Lately I've been feeling a bit sort of unsettled. Not unhappy, but not exactly happy either. Feeling like I needed some sort of change and thats quite a difficult thing to engineer.
I feel like I need to go through everything and throw out the things I don't need.
Last weekend I started with DVD's and books. I have 320 dvds now and that doesn't include the 32 that I'm never ever going to watch again that ggot put in a bin bag to go to the charity shop.
I got rid of 15 or so books. Those little gems on relationships that are supposed to help keep things running smoothy. They never did. If twisting myself into knots to be agreeable and "understanding" and behaving like a complete doormat wouldn't keep the man around, some crappy notion about Mars and Venus wasn't going to do much either. I get rid of the books on what to do when you get dumped again, because that path I'm now familiar with, I have my own way of dealing with it and it usually depends on the method of dumping. Fortunately in the last year I haven't had to worry because I haven't put myself at risk.
Books and DVD's done my bedroom is now substantially tidier. I spend probably 90% of my time at home in there so some space is nice, given that its little more than a nicely decorated, technically well equipped cell.

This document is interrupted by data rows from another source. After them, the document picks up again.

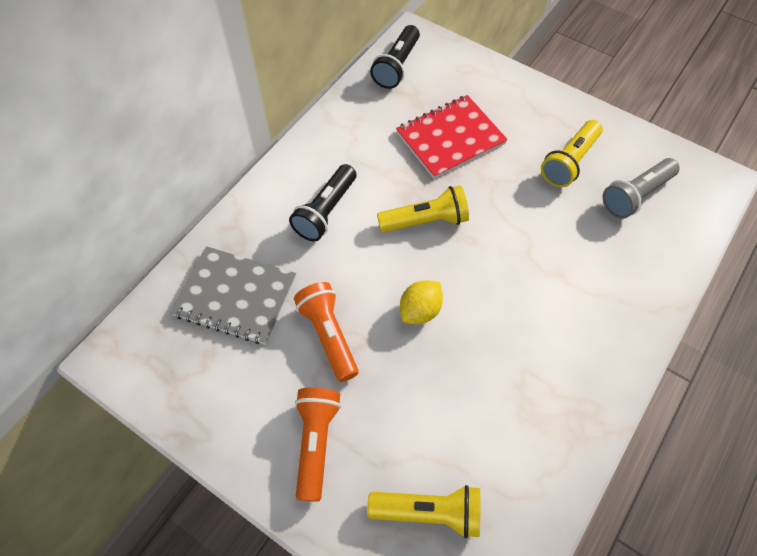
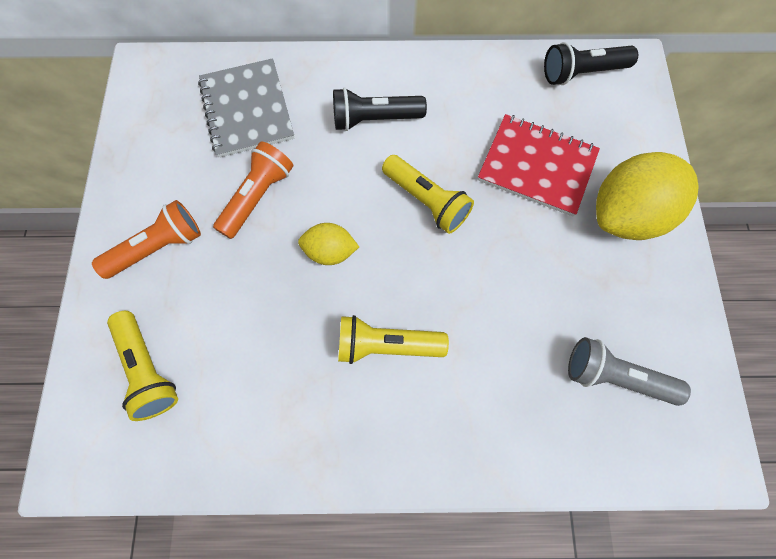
camera: 55 degrees right, 10 degrees up
yellow flashlight [541,120,603,187] -> yellow flashlight moved to [338,315,449,364]
none -> yellow lemon [596,152,699,240]

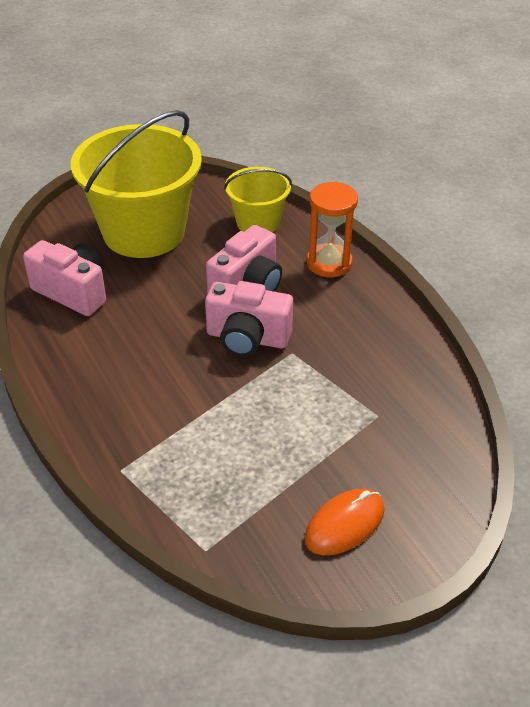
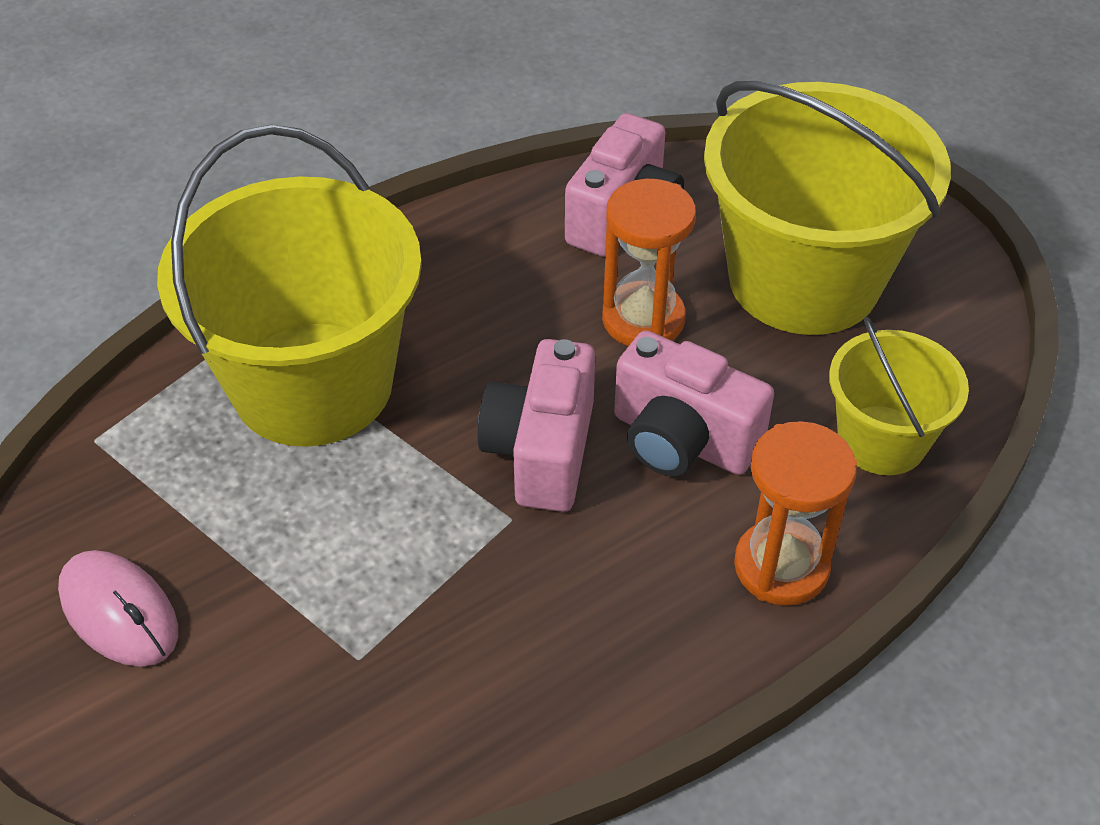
camera: 85 degrees right, 5 degrees up
orange mouse [304,488,385,555] -> pink mouse [58,550,178,667]
none -> yellow bucket [157,124,422,447]
none -> orange hourglass [602,179,696,346]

This leaves my wardrobes, drawers, handbags and shoe collection. I've been saying for months that I'd go through all of these and put it off every time. Its not a nice job. Its harder than with books or dvds because I know I can re-buy them if needs be. The clothes/shoes/bags are seasonal - once they're gone they're gone. But whats the point in keeping things I never wear? They may as well go to people who will use them, who need them more than I do.
But here's my worry.
What if I do all the sorting out, get rid of all the clutter and things I don't need and free up lots of space and don't feel any better?
I'm inclined not to take action at times, because if I don't (and this is the losers way out, I know) I can say "X isn't working, but I could do this if I wanted and that would probably fix it". I'm just sort of scared that if I do it and it doesn't, I'm even more stuck. No hope of moving forward or making change because I've tried and failed.
I have this attitude with fitness. I could be slimmer and more toned if I exercised. I'd probably feel better in myself and even be more attractive to the opposite sex...but what if I do it and I don't and I'm not? What then?
Its fear and I know I shouldn't let fear control my life on any level...I'm just weak at the moment.